The 'noexec' option should prevent launching other commands from e.g. vim, but may upset programs that run subprocesses as part of their normal behavior. In that case it may be possible to use the procs option to limit the number of processes more precisely.
narrowsh interactive files=20 mem=10M
/usr/sbin/ppp
/usr/bin/vi nosu nonet noipc totp=XF943Z2140XPJMMRQ6V99
/usr/bin/vi args=/etc/hosts
The above config sets global rules that all applications cannot see other apps vi proc or ps, and can have a maxiumum of 20 files open and use up to 10 meg of ram. The 'interactive' keyword specifies that narrowsh will allow commands to be typed in, as well as entered using '-c'. The applications 'ppp' and 'vi' can be run. 'vi' has extra restrictions of 'no switching of user' and 'no network or ipc visiblity' and on attempting the run the 'vi' the user will be asked to authenticate using google-authenticator style OTP.
Alternatively
narrowsh menu totp=XF943Z2140XPJMMRQ6V99 banner="choose from the follwing options"
/usr/sbin/ppp files=20 mem=10M title="ppp vpn"
/usr/bin/vi nosu nonet noipc noexec title="vi editor"
exit
Will ask the user to authenticate using google-authenticator style OTP before doing anything else. If Authentication passes then a menu of commands is offered to the user, with a banner telling them to chose one. They can choose from "ppp vpn" or "vi editor", which are the titles displayed in the menu, or 'exit' which exits the menu. Now 'ppp' is limited on files and memory. 'vi' is not permitted to su/sudo nor fork subprocesses, but ppp is because it needs both these features to function.
narrowsh supports challenge-response authentication using the 'challenge' config-file option.
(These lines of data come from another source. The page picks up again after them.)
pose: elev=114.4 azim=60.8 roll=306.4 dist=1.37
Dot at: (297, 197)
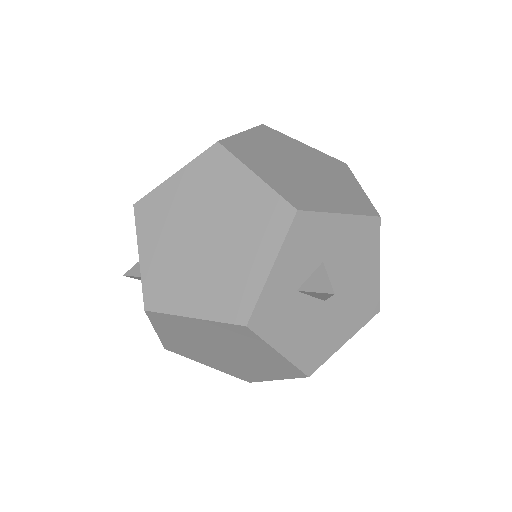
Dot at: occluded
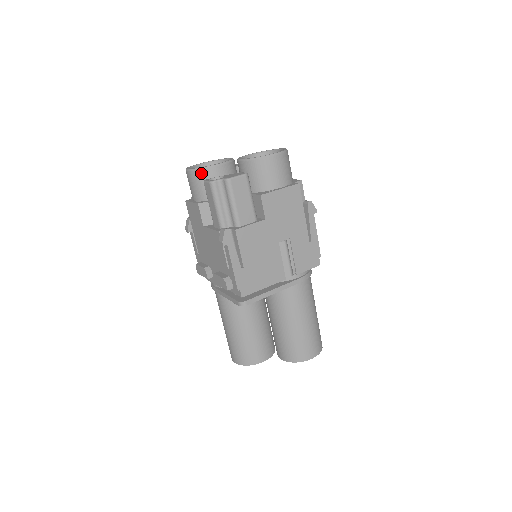
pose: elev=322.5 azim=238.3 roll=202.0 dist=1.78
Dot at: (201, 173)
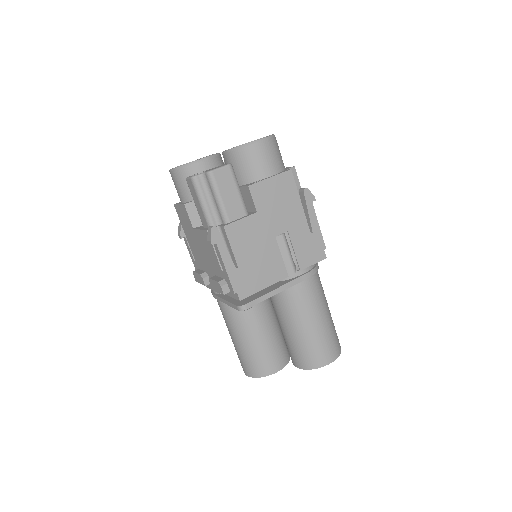
Dot at: (184, 171)
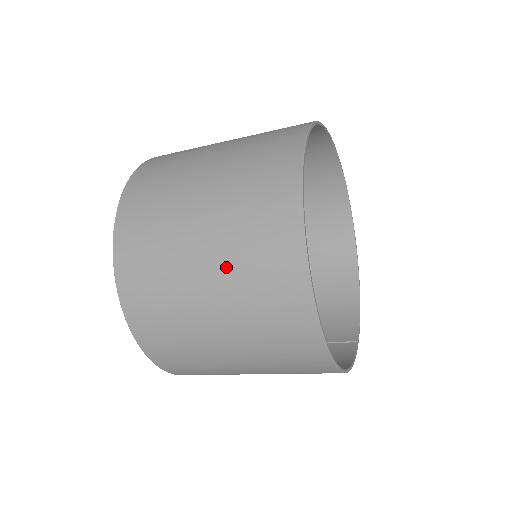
This is intended to add some security to unencrypted links like telnet or rsh that send passwords in the clear. narrowsh sends a 'challenge' string, to which the password must be appended, and then the whole thing SHA1 hashed and the result entered into narrowsh.
The 'challenge' config-file option has the format 'challenge=' where 'key' is a secret password or passphrase that is known to the authenticting user. This key is stored in the config-file in plain text, thus the config-file should not be world-readable.
narrowsh supports google-authenticator compatible TOTP authentication. This is set with the totp=<key> command-line option, where 'key' is a secret password (usually a long string of random characters) known to both parties. This key is stored in the config-file in plain text, thus the config-file should not be world-readable.
For the excessively paranoid, the 'sha256' option allows booking a hexadecimal hash value against a command. If this option is supplied, the command executable will be sha256 hashed to see that it matches the expected value, and will not be run if it doesn't.
The 'nonet', 'noipc', 'nopid' and 'hostname' options all use linux namespaces. These features are still somewhat experimental can be left out at compile time, so a given narrowsh instance may not support them.